───── Passage for review ─────

Important Case Laws on Absence and Abandonment

1.       Modi Industrial Limited V. State of U.P. and others [(1992) 64 All. F.L.R. 471]
It was held that 'if the workmen have not worked although the work was offered to them, then, they are not entitled to claim wages.'

2.       Kothari (Madras) Limited V. Second Additional District Judge-cum-Appellate Authority and others [1990 Vol.76 F.J.R. 209]
It is held that 'if the absence from duty is due to coercion and the workman is not consenting party, then, the Management has no right to deduct wages.'

3.       V. Ramachandran vs Indian Bank on 6 October, 1978 [(1979) ILLJ 122 Mad]
"Our above decision is not to be understood that in every case, though with full justification, if an employee leaves his desk the employer will be entitled to deduct wages during the period of absence."

4.       Algemene Bank Nederland vs Central Government Labour Court [(1978) IILLJ 117 Cal]

Under Article 610, Halsbury has noted that if there were normal working hours and the employee's remuneration for employment in those hours whether by the hour or week or other period, did not vary with the amount of the work done in the period, the employer is liable to pay the employee for the normal working hours as much as the amount which would have been payable if the employee had been employed throughout the part of the normal working hours during which he was ready and willing to work but no work was provided for him by his employer or he was incapable of work because of sickness or injury or if he was absent from working in accordance with the terms of his employment relating to holidays.

───── Extracted data ─────

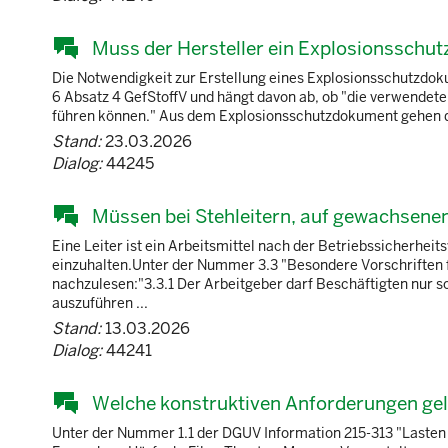
Muss der Hersteller ein Explosionsschut
Die Notwendigkeit zur Erstellung eines Explosionsschutzdoku
6 Absatz 4 GefStoffV und hängt davon ab, ob "die verwendete
führen können." Aus dem Explosionsschutzdokument gehen dan
Stand:
23.03.2026
Dialog:
44245
Müssen bei Stehleitern, auf gewachsene
Eine Leiter ist ein Arbeitsmittel nach der Betriebssicherh
einzuhalten.Unter der Nummer 3.3 "Besondere Vorschriften f
nachzulesen:"3.3.1 Der Arbeitgeber darf Beschäftigten nur sol
auszuführen ...
Stand:
13.03.2026
Dialog:
44241
Welche konstruktiven Anforderungen gel
Unter der Nummer 1.1 der DGUV Information 215-313 "Lasten 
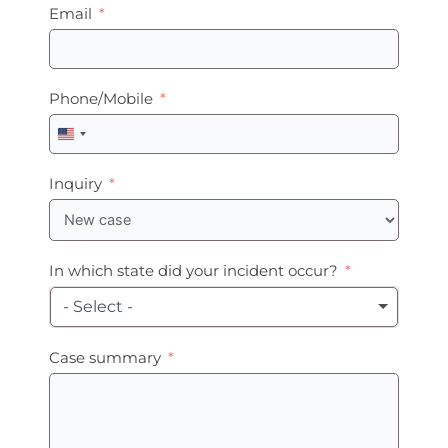
Email
Phone/Mobile
United
States
+1
Inquiry
In which state did your incident occur?
- Select -
Case summary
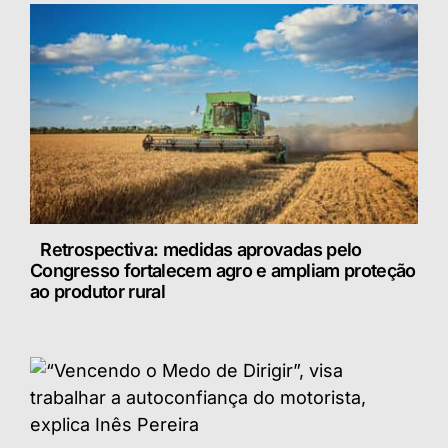
Retrospectiva: medidas aprovadas pelo
Congresso fortalecem agro e ampliam proteção
ao produtor rural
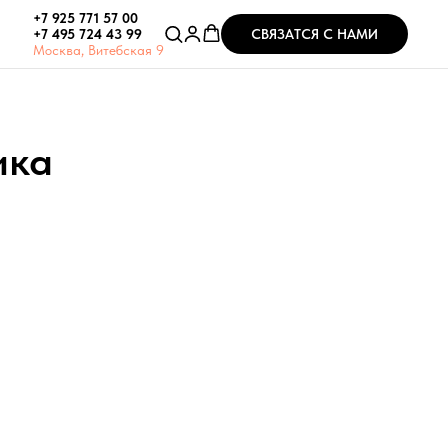
+7 925 771 57 00
СВЯЗАТСЯ С НАМИ
+7 495 724 43 99
Москва, Витебская 9
ика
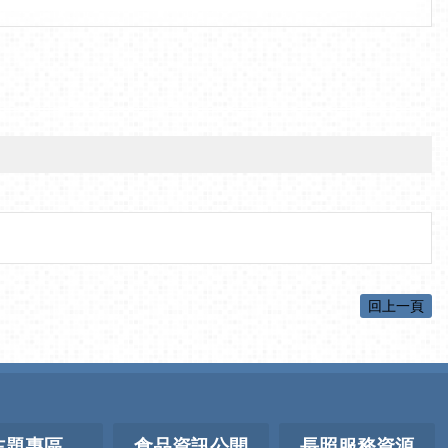
回上一頁
主題專區
食品資訊公開
長照服務資源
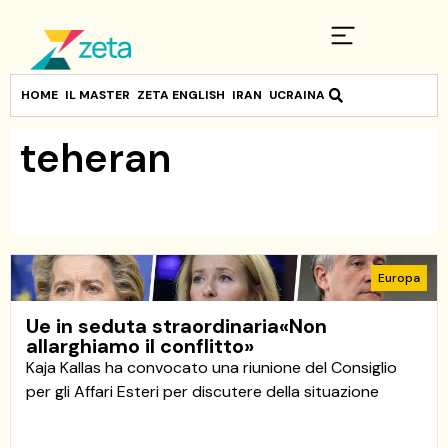
HOME
IL MASTER
ZETA ENGLISH
IRAN
UCRAINA
teheran
Europa
Ue in seduta straordinaria«Non
allarghiamo il conflitto»
Kaja Kallas ha convocato una riunione del Consiglio
per gli Affari Esteri per discutere della situazione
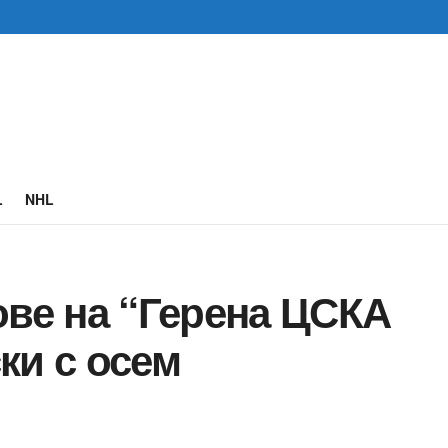
L
NHL
ове на “Герена ЦСКА
ки с осем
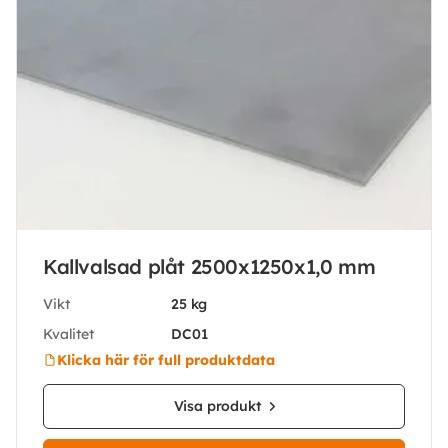
Kallvalsad plåt 2500x1250x1,0 mm
Vikt
25 kg
Kvalitet
DC01
Klicka här för full produktdata
Visa produkt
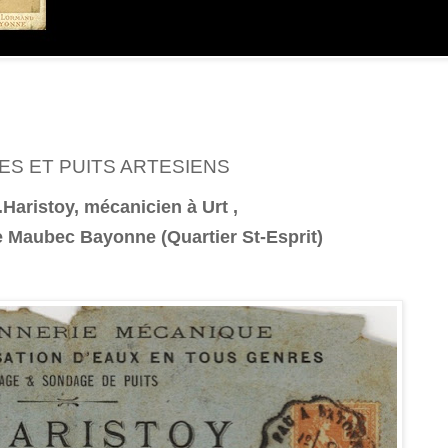
S ET PUITS ARTESIENS
Haristoy, mécanicien à Urt ,
e Maubec Bayonne (Quartier St-Esprit)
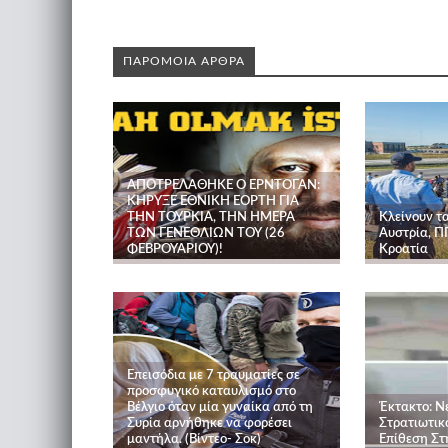
ΠΑΡΟΜΟΙΑ ΑΡΘΡΑ
ΑΠΟΤΡΕΛΑΘΗΚΕ Ο ΕΡΝΤΟΓΑΝ:
ΚΗΡΥΞΕ ΕΘΝΙΚΗ ΕΟΡΤΗ ΓΙΑ
ΤΗΝ ΤΟΥΡΚΙΑ, ΤΗΝ ΗΜΕΡΑ
Κλείνουν τ
ΤΩΝ ΓΕΝΕΘΛΙΩΝ ΤΟΥ (26
Αυστρία, Π
ΦΕΒΡΟΥΑΡΙΟΥ)!
Κροατία
Επεισόδια με 7 τραυματίες σε
προσφυγικό καταυλισμό στο
Βέλγιο όταν μία γυναίκα από τη
Έκτακτο: Ν
Συρία αρνήθηκε να φορέσει
Στρατιωτικ
μαντήλα. (Βίντεο- Σοκ)
Επίθεση Στη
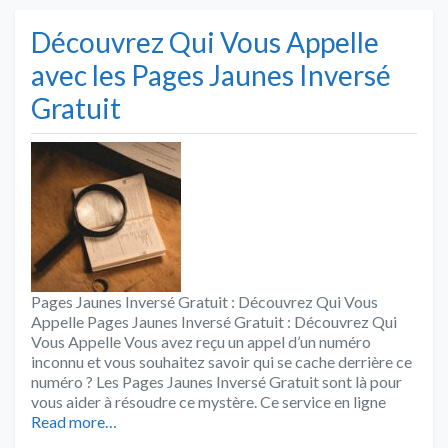
Découvrez Qui Vous Appelle
avec les Pages Jaunes Inversé
Gratuit
Pages Jaunes Inversé Gratuit : Découvrez Qui Vous
Appelle Pages Jaunes Inversé Gratuit : Découvrez Qui
Vous Appelle Vous avez reçu un appel d’un numéro
inconnu et vous souhaitez savoir qui se cache derrière ce
numéro ? Les Pages Jaunes Inversé Gratuit sont là pour
vous aider à résoudre ce mystère. Ce service en ligne
Read more…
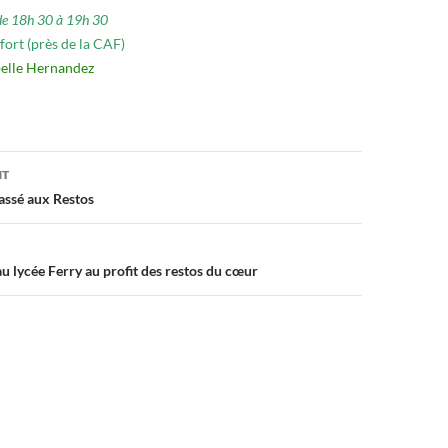
i de 18h 30 à 19h 30
lfort (près de la CAF)
belle Hernandez
on
NT
passé aux Restos
au lycée Ferry au profit des restos du cœur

─────

Action item >>
Please continue the case-law summary on absence and abandonment above, starting right after its final sentence.

Output for this exercise >>
5.       R. Rajamanickam, For Himself And vs Indian Bank [(1981) IILLJ 367 Mad]

At the first blush the rule which would normally appeal to any sense, judicial or common, is that it is inequitous besides being opposed to the norms of contractual obligations to make the employer pay the employee when the employee has not discharged his obligations under the contract with reference to the quantum of service expected to him. To put it the other way, it is not at all justifiable to make the employer pay for services not rendered by the employee. The development of law on this subject by judicial precedents, though not uniform, has, to a very great extent, recognised the rule "No work, no pay".

6.       A.M. Chokalinga Mudaliar vs G. Mahomed Sheriff Saib [(1912) 23 MLJ 680]

It was held that the employee is entitled to recover wages for the 11 months during which he did service, there being no allegation in the written statement that by reason of his not working during the last 10 days of the stipulated period of one year, the employer sustained any damages, which he is entitled to set off. The learned Judge held that the Court should not be too strict in treating the contracts of service for a certain period and for a certain wages as indivisible; servants are entitled to wages for the full months during which they did service and that the presumption that the work agreed to be done is indivisible and the wages to be given for such work is also indivisible is not in most cases in conformity with equity.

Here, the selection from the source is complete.